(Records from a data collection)

====

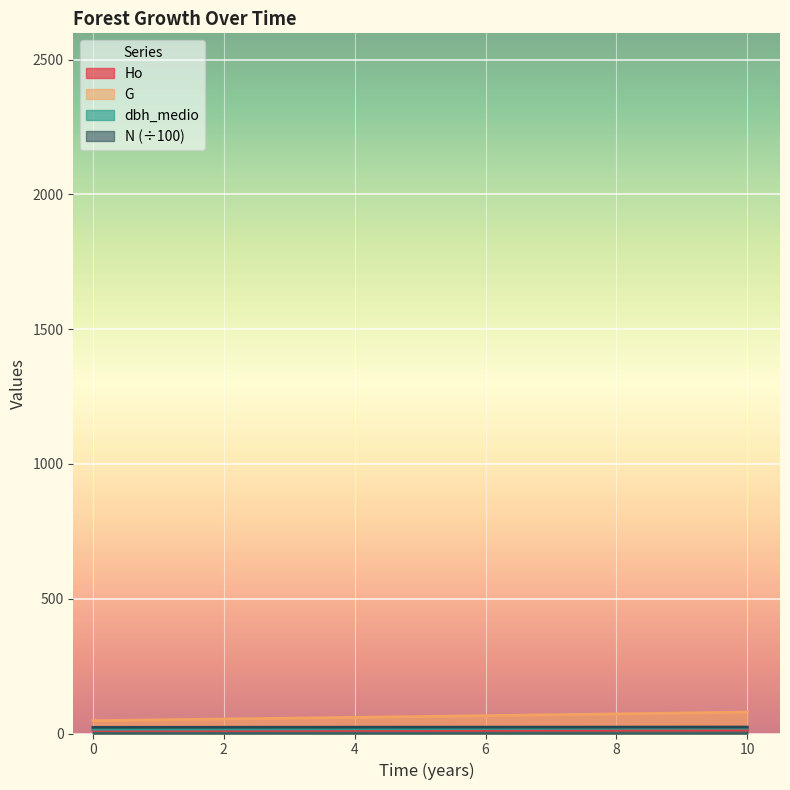

Is it true that N equals 22.8 at 0?

True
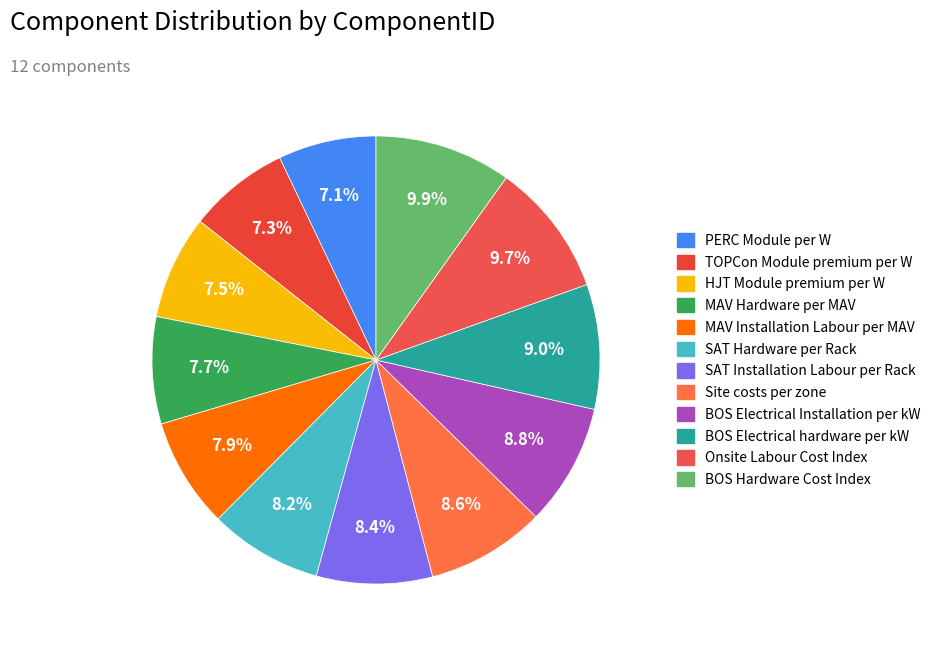

Is it true that SAT Installation Labour per Rack is 8% of the pie?

True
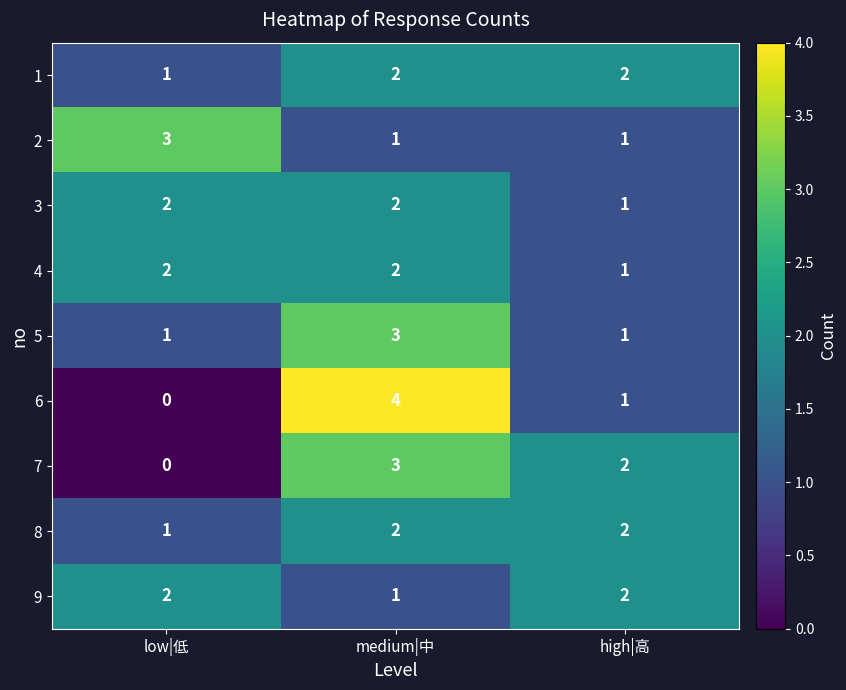

Which category has the highest value across all series?

medium|中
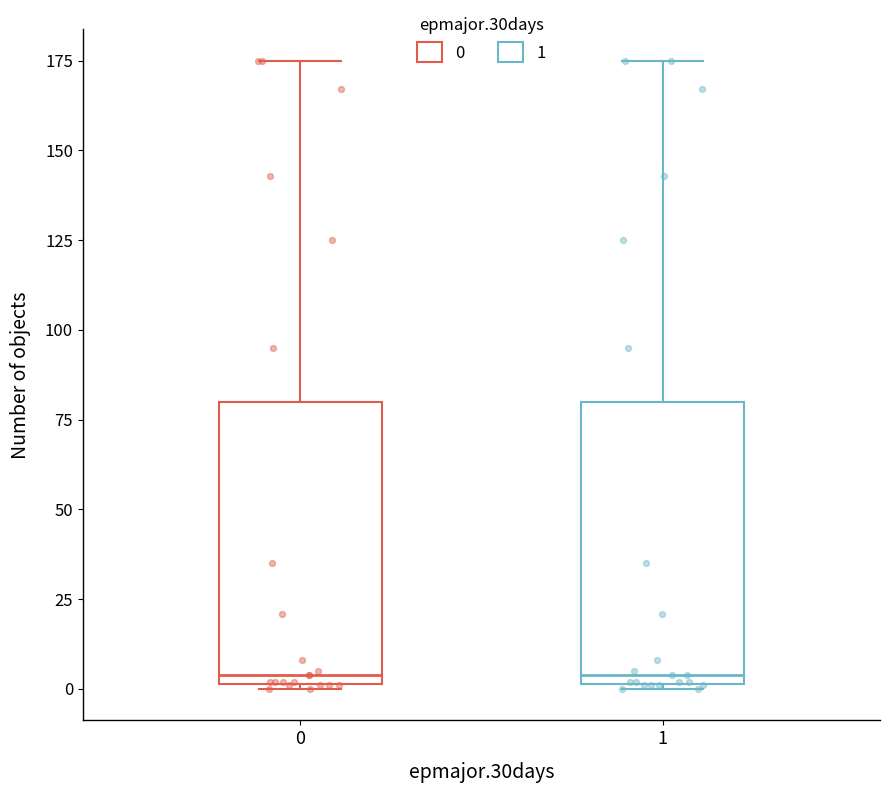

Reading left to right, transcribe this box plot: for each box, give where its median line is, the range the box spans, and where its two whiskers end, as read against the y-axis. The values are not printed on the chart, so give them approximately, as read against the axis.

0: median 5, box 0 to 80, whiskers 0 to 175
1: median 5, box 0 to 80, whiskers 0 to 175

====

▶ Task details:
Pull out every line above that contains the word "median". Case matters.

▶ Task result:
Reading left to right, transcribe this box plot: for each box, give where its median line is, the range the box spans, and where its two whiskers end, as read against the y-axis. The values are not printed on the chart, so give them approximately, as read against the axis.
0: median 5, box 0 to 80, whiskers 0 to 175
1: median 5, box 0 to 80, whiskers 0 to 175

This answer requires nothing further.